Abstract

We investigate and compare two forms of recursion on sets for querying nested collections. The first one is called sri and it corresponds to sequential processing of data. The second one is called sru and it corresponds to data-parallel processing. A uniform first-order translation from sru into sri was known from previous work. The converse translation is by necessity more difficult and we have obtained three main results concerning it. First, we exhibit a uniform translation of sri queries into sru queries over the nested relational algebra. We observe that this translation maps PTIME algorithms into exponential-space queries. The second result proves that any uniform translation of sri queries into sru queries over the nested relational algebra must map some PTIME queries into exponential-space ones. In fact, in the presence of certain external functions, we provide a PTIME sri query for which any equivalent sru query requires exponential space.
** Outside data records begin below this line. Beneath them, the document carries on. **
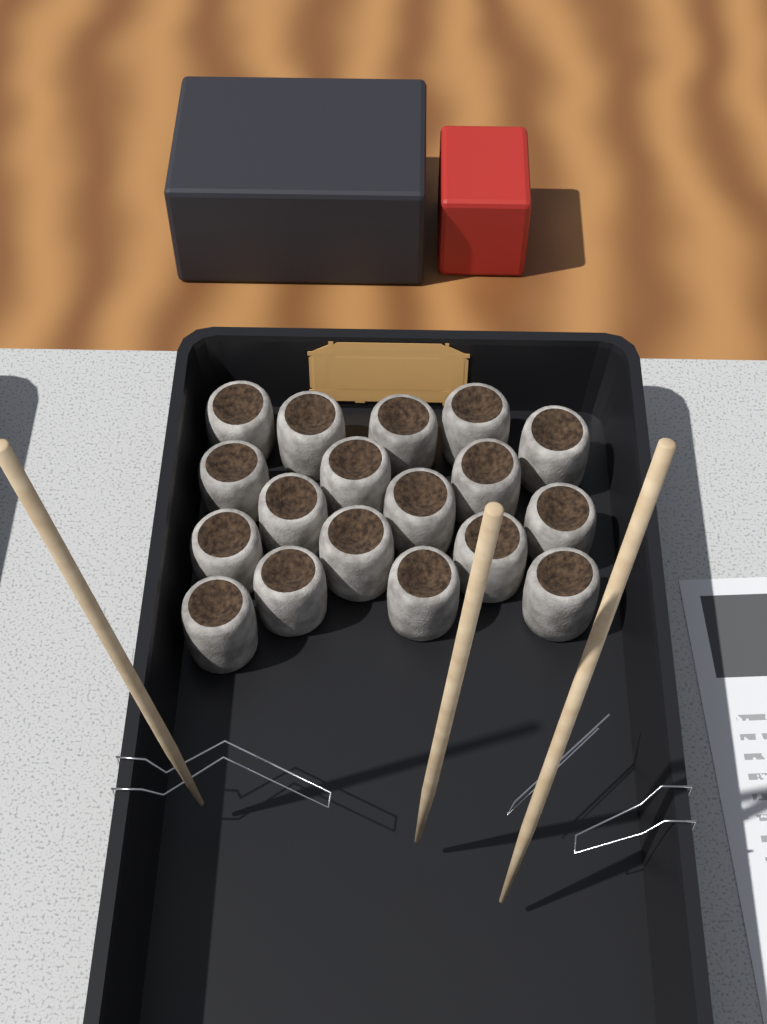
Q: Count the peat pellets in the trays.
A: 18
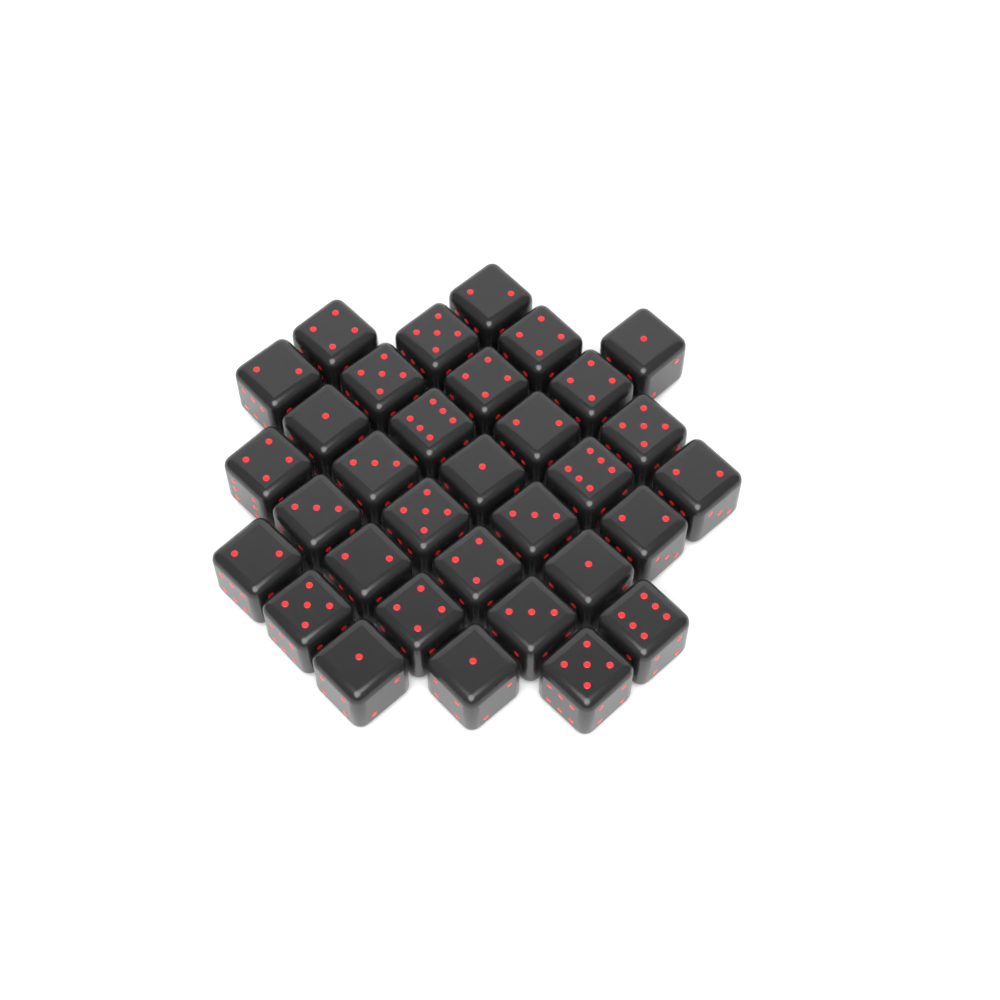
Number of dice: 33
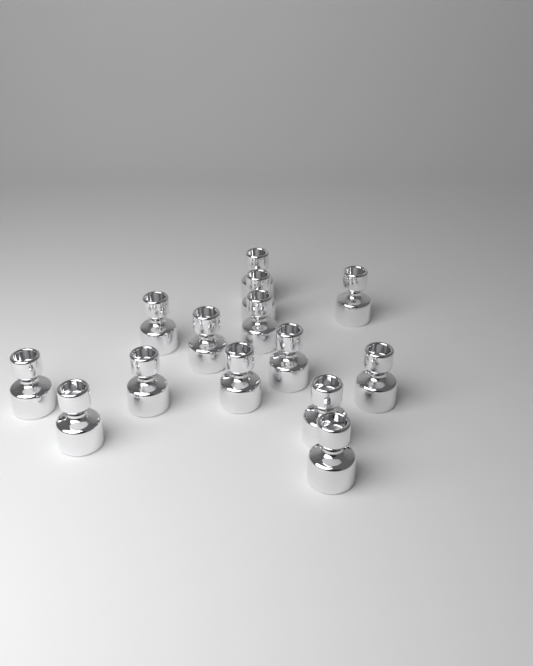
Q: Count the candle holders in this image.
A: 14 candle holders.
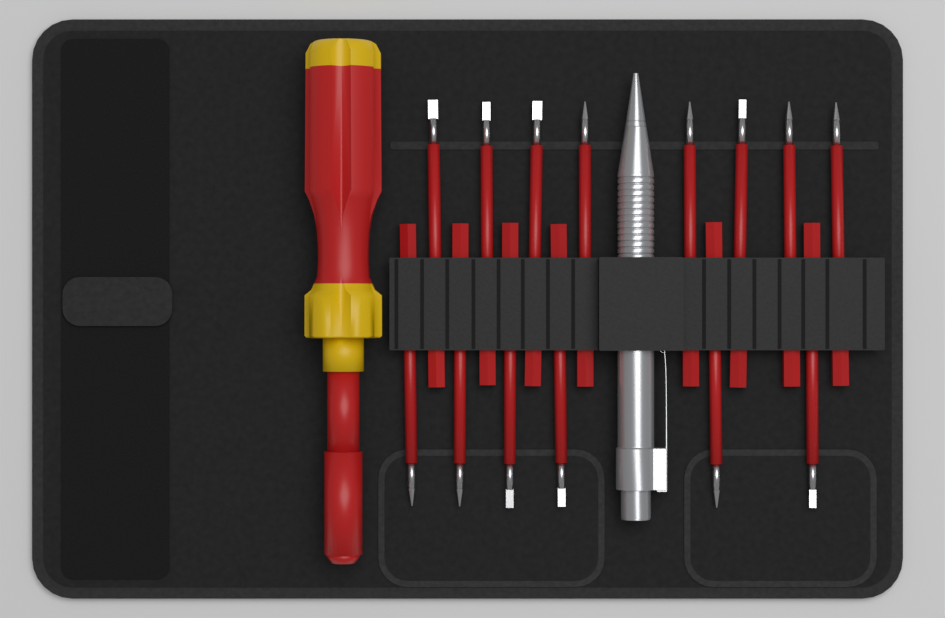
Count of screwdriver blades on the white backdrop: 14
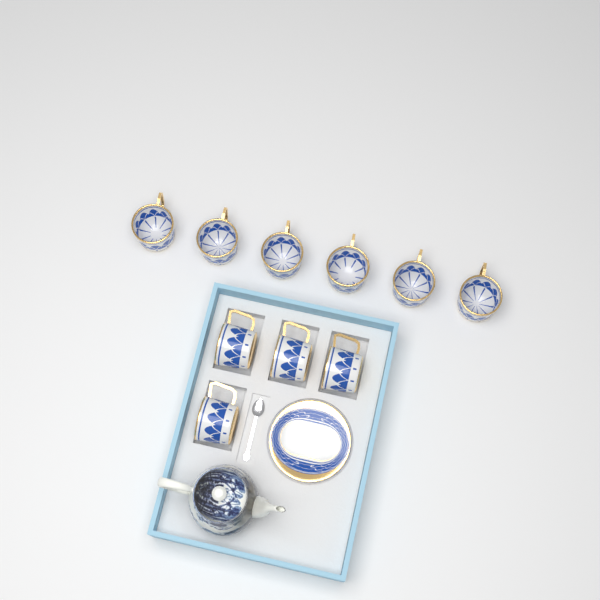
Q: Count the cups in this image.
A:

Thus, as a mechanism for implementing algorithms over complex objects, sru is strictly less powerful than sri. This inefficiency is in contrast to a previous result that uniformly translates efficient sri programs into efficient sru programs, but over a language with higher-order functions. Our third result proves that, in the absence of external functions, higher-order functions do not add more expressive power to the nested relational algebra with sri or sru. However, elimination of higher-order functions cannot be done uniformly, because in the presence of certain external functions, more expressive power can be gained from the higher-order functions. These three results suggest that higher-order functions could be useful in query languages.